Lloyd Evans Lloyd Evans

Lacks any air of mystery, foreboding or darkness: Macbeth, at the Globe, reviewed

Plus: God of Carnage by Yasmina Reza is the play that everyone wishes Harold Pinter had written

Why does Max Bennett's Macbeth dress like James Bond? Photo: Johan Persson  
issue 09 September 2023

Macbeth at the Globe wants to put us at our ease and make us feel comfortable with the play’s arcane world of ghouls, hallucinations and murderous prophecies. Abigail Graham’s up-to-the-minute production offers a few nods to history, like the eagle masks worn by the three witches, but for some reason they speak in dense cockney accents and wear biohazard suits. And they’re all men. The Scottish soldiery favour black body armour like SAS recruits or Metropolitan Police officers. And King Duncan, benefitting from equality legislation, has been transformed into an alpha female: ‘Queen Duncan’, as everyone calls her. She strides on to the battlefield in the opening scene sporting a beautiful cream trouser suit and a salon-perfect ash-blonde hairdo. A puzzling costume for a tribal leader who just spent the day hacking her enemies to pieces with a longsword and a flanged mace.

It makes for joyful, thrilling and punishingly hilarious theatre

And it may be incorrect to assume that the early medieval period is too difficult for a modern audience to grasp. The Jacobeans who witnessed the first performance in 1606 were more remote in time from the historic Macbeth (born circa 1005) than we are from the Jacobeans. And if unlettered Londoners in the 17th century could understand history, we should try to emulate them.
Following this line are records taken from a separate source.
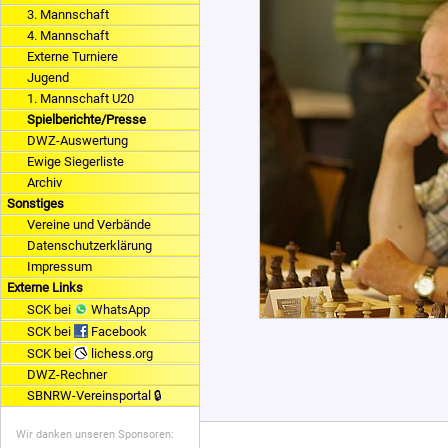
3. Mannschaft
4. Mannschaft
Externe Turniere
Jugend
1. Mannschaft U20
Spielberichte/Presse
DWZ-Auswertung
Ewige Siegerliste
Archiv
Sonstiges
Vereine und Verbände
Datenschutzerklärung
Impressum
Externe Links
SCK bei
WhatsApp
SCK bei
Facebook
SCK bei
lichess.org
DWZ-Rechner
SBNRW-Vereinsportal 🔒
Wir danken unseren Sponsoren: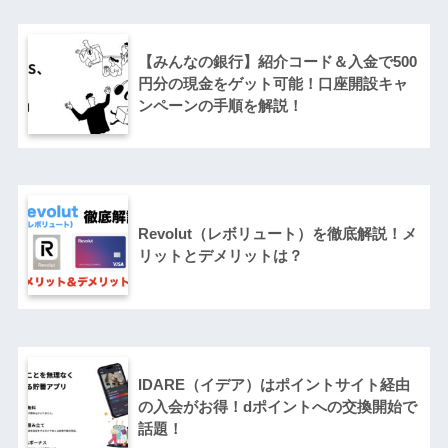
【みんなの銀行】紹介コード＆入金で500
円分の現金をゲット可能！口座開設キャ
ンペーンの手順を解説！
Revolut（レボリュート）を徹底解説！メ
リットとデメリットは？
IDARE（イデア）はポイントサイト経由
の入会がお得！dポイントへの交換開始で
話題！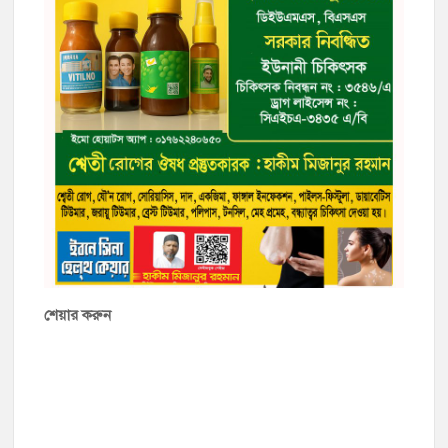
শেয়ার করুন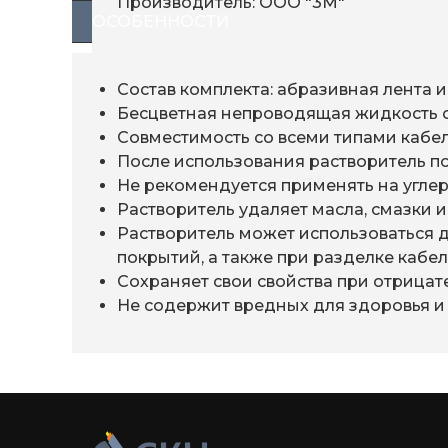
Производитель: ООО "3М"
ОСОБЕННОСТИ
Состав комплекта: абразивная лента 
Бесцветная непроводящая жидкость с
Совместимость со всеми типами кабе
После использования растворитель п
Не рекомендуется применять на угл
Растворитель удаляет масла, смазки 
Растворитель может использоваться 
покрытий, а также при разделке кабе
Сохраняет свои свойства при отрица
Не содержит вредных для здоровья 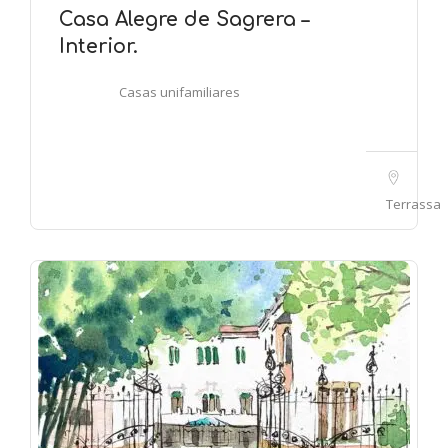
Casa Alegre de Sagrera –
Interior.
Casas unifamiliares
Terrassa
But this production won’t let us. The show unfolds like a backstage bitch fight between a group of middle managers at a corporate awards ceremony. When Duncan retreats to Macbeth’s castle, the courtiers tear off their battle fatigues and climb into formal evening wear. The men look trim in their tuxedos and shiny black shoes while the women swish about in designer frocks and stilettos. The visual details jar constantly with Shakespeare’s storyline which requires the characters to commit murders with blades, like teenage thugs. Macbeth looks as slick as James Bond but he can’t kill Duncan with a Walther PPK so he uses a kitchen chopper instead, and he manages to spill a jar of blackcurrant juice all over his dress shirt while he does so.